Your task: Copy the data that follows exactly, and include none of its images.

Circuit design text data:

■ ■ ■ ■ ■ ■ ■

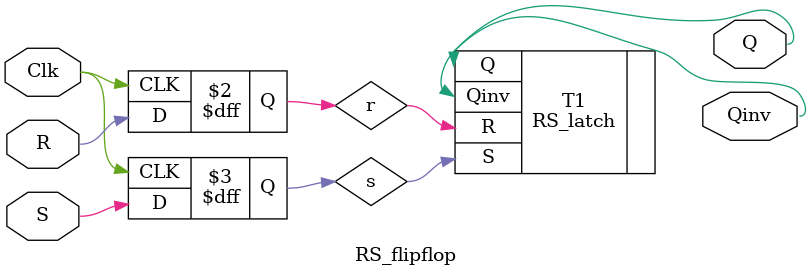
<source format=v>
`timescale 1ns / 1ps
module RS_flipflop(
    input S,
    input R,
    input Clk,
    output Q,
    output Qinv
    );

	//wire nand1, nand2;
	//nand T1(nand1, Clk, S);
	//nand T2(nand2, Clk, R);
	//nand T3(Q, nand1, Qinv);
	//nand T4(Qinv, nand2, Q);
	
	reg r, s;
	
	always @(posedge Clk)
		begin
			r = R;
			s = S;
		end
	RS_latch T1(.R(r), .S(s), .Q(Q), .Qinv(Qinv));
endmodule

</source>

■ ■ ■ ■ ■ ■ ■

Exercise response:
<source format=v>
`timescale 1ns / 1ps
module RS_flipflop(
    input S,
    input R,
    input Clk,
    output Q,
    output Qinv
    );

	//wire nand1, nand2;
	//nand T1(nand1, Clk, S);
	//nand T2(nand2, Clk, R);
	//nand T3(Q, nand1, Qinv);
	//nand T4(Qinv, nand2, Q);
	
	reg r, s;
	
	always @(posedge Clk)
		begin
			r = R;
			s = S;
		end
	RS_latch T1(.R(r), .S(s), .Q(Q), .Qinv(Qinv));
endmodule

</source>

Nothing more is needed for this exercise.